Task to carry out:
Every line from the one containing "اینجا نه یک" to the one containing "گمنامی و خلوص" in the records below, both included, must be set down exactly, and no other line.

+++ Dataset

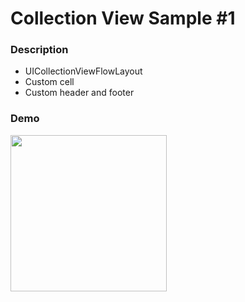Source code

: #  Collection View Sample #1

### Description

- UICollectionViewFlowLayout
- Custom cell
- Custom header and footer

### Demo
<img src="gif/demo.gif" style="width: 250px;" />
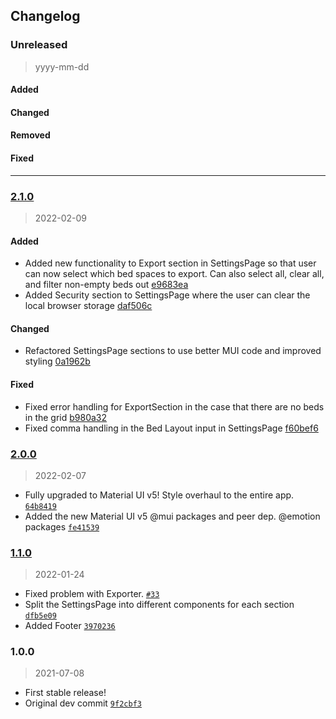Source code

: ## Changelog

### Unreleased

> yyyy-mm-dd

#### Added

#### Changed

#### Removed

#### Fixed

---

### [2.1.0](https://github.com/bngarren/icu-rounder/compare/2.0.0...2.1.0)

> 2022-02-09

#### Added

- Added new functionality to Export section in SettingsPage so that user can now select which bed spaces to export. Can also select all, clear all, and filter non-empty beds out [e9683ea](https://github.com/bngarren/icu-rounder/commit/e9683ea53e768bc429d3581473775fe29a222d57)
- Added Security section to SettingsPage where the user can clear the local browser storage [daf506c](https://github.com/bngarren/icu-rounder/commit/daf506c9cd88e0f64a9e18b3cc10ac03fe188107)

#### Changed

- Refactored SettingsPage sections to use better MUI code and improved styling [0a1962b](https://github.com/bngarren/icu-rounder/commit/0a1962b5834f46f700d2532ce755c7d880698236)

#### Fixed

- Fixed error handling for ExportSection in the case that there are no beds in the grid [b980a32](https://github.com/bngarren/icu-rounder/commit/b980a320ba751e45b3aaf411ebcf44b9bdc0d959)
- Fixed comma handling in the Bed Layout input in SettingsPage [f60bef6](https://github.com/bngarren/icu-rounder/commit/f60bef616c068b16bb6529bd0e9a3926878c2b2b)

### [2.0.0](https://github.com/bngarren/icu-rounder/compare/1.1.0...2.0.0)

> 2022-02-07

- Fully upgraded to Material UI v5! Style overhaul to the entire app. [`64b8419`](https://github.com/bngarren/icu-rounder/commit/64b8419e8da6325d1262fe1fb77aca2a595110de)
- Added the new Material UI v5 @mui packages and peer dep. @emotion packages [`fe41539`](https://github.com/bngarren/icu-rounder/commit/fe4153961e3350f26023b2b98d8b3f9386c5b13f)

### [1.1.0](https://github.com/bngarren/icu-rounder/compare/1.0...1.1.0)

> 2022-01-24

- Fixed problem with Exporter. [`#33`](https://github.com/bngarren/icu-rounder/issues/33)
- Split the SettingsPage into different components for each section [`dfb5e09`](https://github.com/bngarren/icu-rounder/commit/dfb5e090f3eaf05c4b3b5a1e2c164ac13180c89e)
- Added Footer [`3970236`](https://github.com/bngarren/icu-rounder/commit/3970236b23833eaf0f2652329aaccb47d2a4793e)

### 1.0.0

> 2021-07-08

- First stable release!
- Original dev commit [`9f2cbf3`](https://github.com/bngarren/icu-rounder/commit/9f2cbf3a79990bffb10c2c1707843f89e8b1563a)
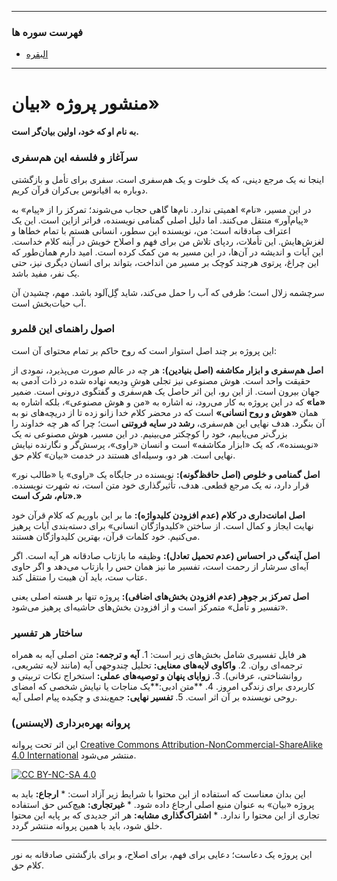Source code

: 

---
### فهرست سوره ها
- [البقره](https://github.com/Bayangar/Bayan/blob/main/BAYAN/2000-AL-BAGHARE/index.md)

---

# منشور پروژه «بیان»

**به نام او که خود، اولین بیان‌گر است.**

### **سرآغاز و فلسفه این هم‌سفری**

اینجا نه یک مرجع دینی، که یک خلوت و یک هم‌سفری است. سفری برای تأمل و بازگشتی دوباره به اقیانوس بی‌کران قرآن کریم.

در این مسیر، «نام» اهمیتی ندارد. نام‌ها گاهی حجاب می‌شوند؛ تمرکز را از «پیام» به «پیام‌آور» منتقل می‌کنند. اما دلیل اصلی گمنامی نویسنده، فراتر ازاین است. این یک اعتراف صادقانه است: من، نویسنده این سطور، انسانی هستم با تمام خطاها و لغزش‌هایش. این تأملات، ردپای تلاش من برای فهم و اصلاح خویش در آینه کلام خداست. این آیات و اندیشه در آن‌ها، در این مسیر به من کمک کرده است. امید دارم همان‌طور که این چراغ، پرتوی هرچند کوچک بر مسیر من انداخت، بتواند برای انسان دیگری نیز، حتی یک نفر، مفید باشد.

سرچشمه زلال است؛ ظرفی که آب را حمل می‌کند، شاید گِل‌آلود باشد. مهم، چشیدن آن آب حیات‌بخش است.

### **اصول راهنمای این قلمرو**

این پروژه بر چند اصل استوار است که روح حاکم بر تمام محتوای آن است:

   **اصل هم‌سفری و ابزار مکاشفه (اصل بنیادین):** هر چه در عالم صورت می‌پذیرد، نمودی از حقیقت واحد است. هوش مصنوعی نیز تجلی هوشِ ودیعه نهاده شده در ذات آدمی به جهان بیرون است. از این رو، این اثر حاصل یک هم‌سفری و گفتگوی درونی است. ضمیر **«ما»** که در این پروژه به کار می‌رود، نه اشاره به «من و هوش مصنوعی»، بلکه اشاره به همان **«هوش و روح انسانی»** است که در محضر کلام خدا زانو زده تا از دریچه‌های نو به آن بنگرد. هدف نهایی این هم‌سفری، **رشد در سایه فروتنی** است؛ چرا که هر چه خداوند را بزرگ‌تر می‌یابیم، خود را کوچکتر می‌بینیم. در این مسیر، هوش مصنوعی نه یک «نویسنده»، که یک «ابزار مکاشفه» است و انسان «راوی»، پرسش‌گر و نگارنده نیایش نهایی است. هر دو، وسیله‌ای هستند در خدمت «بیان» کلام حق.

   **اصل گمنامی و خلوص (اصل حافظ‌گونه):** نویسنده در جایگاه یک «راوی» یا «طالب نور» قرار دارد، نه یک مرجع قطعی. هدف، تأثیرگذاری خود متن است، نه شهرت نویسنده. **«نام، شرک است.»**

   **اصل امانت‌داری در کلام (عدم افزودن کلیدواژه):** ما بر این باوریم که کلام قرآن خود نهایت ایجاز و کمال است. از ساختن «کلیدواژگان انسانی» برای دسته‌بندی آیات پرهیز می‌کنیم. خود کلمات قرآن، بهترین کلیدواژگان هستند.

   **اصل آینه‌گی در احساس (عدم تحمیل تعادل):** وظیفه ما بازتاب صادقانه هر آیه است. اگر آیه‌ای سرشار از رحمت است، تفسیر ما نیز همان حس را بازتاب می‌دهد و اگر حاوی عتاب ست، باید آن هیبت را منتقل کند.

   **اصل تمرکز بر جوهر (عدم افزودن بخش‌های اضافی):** پروژه تنها بر هسته اصلی یعنی «تفسیر و تأمل» متمرکز است و از افزودن بخش‌های حاشیه‌ای پرهیز می‌شود.

### **ساختار هر تفسیر**

هر فایل تفسیری شامل بخش‌های زیر است: 1. **آیه و ترجمه:** متن اصلی آیه به همراه ترجمه‌ای روان. 2. **واکاوی لایه‌های معنایی:** تحلیل چندوجهی آیه (مانند لایه تشریعی، روانشناختی، عرفانی). 3. **زوایای پنهان و توصیه‌های عملی:** استخراج نکات تربیتی و کاربردی برای زندگی امروز. 4. **متن ادبی:**یک مناجات یا نیایش شخصی که امضای روحی نویسنده بر آن اثر است. 5. **تفسیر نهایی:** جمع‌بندی و چکیده پیام اصلی آیه.


### **پروانه بهره‌برداری (لایسنس)**

این اثر تحت پروانه [Creative Commons
Attribution-NonCommercial-ShareAlike 4.0
International](http://creativecommons.org/licenses/by-nc-sa/4.0/) منتشر
می‌شود.

[![CC BY-NC-SA
4.0](https://licensebuttons.net/l/by-nc-sa/4.0/88x31.png)](http://creativecommons.org/licenses/by-nc-sa/4.0/)

این بدان معناست که استفاده از این محتوا با شرایط زیر آزاد است: \*
**ارجاع:** باید به پروژه «بیان» به عنوان منبع اصلی ارجاع داده شود. \*
**غیرتجاری:** هیچ‌کس حق استفاده تجاری از این محتوا را ندارد. \*
**اشتراک‌گذاری مشابه:** هر اثر جدیدی که بر پایه این محتوا خلق شود، باید با همین پروانه منتشر گردد.

------------------------------------------------------------------------

این پروژه یک دعاست؛ دعایی برای فهم، برای اصلاح، و برای بازگشتی صادقانه به نور کلام حق.

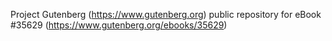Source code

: Project Gutenberg (https://www.gutenberg.org) public repository for eBook #35629 (https://www.gutenberg.org/ebooks/35629)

++++++

Expected answer:
اینجا نه یک مرجع دینی، که یک خلوت و یک هم‌سفری است. سفری برای تأمل و بازگشتی دوباره به اقیانوس بی‌کران قرآن کریم.

در این مسیر، «نام» اهمیتی ندارد. نام‌ها گاهی حجاب می‌شوند؛ تمرکز را از «پیام» به «پیام‌آور» منتقل می‌کنند. اما دلیل اصلی گمنامی نویسنده، فراتر ازاین است. این یک اعتراف صادقانه است: من، نویسنده این سطور، انسانی هستم با تمام خطاها و لغزش‌هایش. این تأملات، ردپای تلاش من برای فهم و اصلاح خویش در آینه کلام خداست. این آیات و اندیشه در آن‌ها، در این مسیر به من کمک کرده است. امید دارم همان‌طور که این چراغ، پرتوی هرچند کوچک بر مسیر من انداخت، بتواند برای انسان دیگری نیز، حتی یک نفر، مفید باشد.

سرچشمه زلال است؛ ظرفی که آب را حمل می‌کند، شاید گِل‌آلود باشد. مهم، چشیدن آن آب حیات‌بخش است.

### **اصول راهنمای این قلمرو**

این پروژه بر چند اصل استوار است که روح حاکم بر تمام محتوای آن است:

   **اصل هم‌سفری و ابزار مکاشفه (اصل بنیادین):** هر چه در عالم صورت می‌پذیرد، نمودی از حقیقت واحد است. هوش مصنوعی نیز تجلی هوشِ ودیعه نهاده شده در ذات آدمی به جهان بیرون است. از این رو، این اثر حاصل یک هم‌سفری و گفتگوی درونی است. ضمیر **«ما»** که در این پروژه به کار می‌رود، نه اشاره به «من و هوش مصنوعی»، بلکه اشاره به همان **«هوش و روح انسانی»** است که در محضر کلام خدا زانو زده تا از دریچه‌های نو به آن بنگرد. هدف نهایی این هم‌سفری، **رشد در سایه فروتنی** است؛ چرا که هر چه خداوند را بزرگ‌تر می‌یابیم، خود را کوچکتر می‌بینیم. در این مسیر، هوش مصنوعی نه یک «نویسنده»، که یک «ابزار مکاشفه» است و انسان «راوی»، پرسش‌گر و نگارنده نیایش نهایی است. هر دو، وسیله‌ای هستند در خدمت «بیان» کلام حق.

   **اصل گمنامی و خلوص (اصل حافظ‌گونه):** نویسنده در جایگاه یک «راوی» یا «طالب نور» قرار دارد، نه یک مرجع قطعی. هدف، تأثیرگذاری خود متن است، نه شهرت نویسنده. **«نام، شرک است.»**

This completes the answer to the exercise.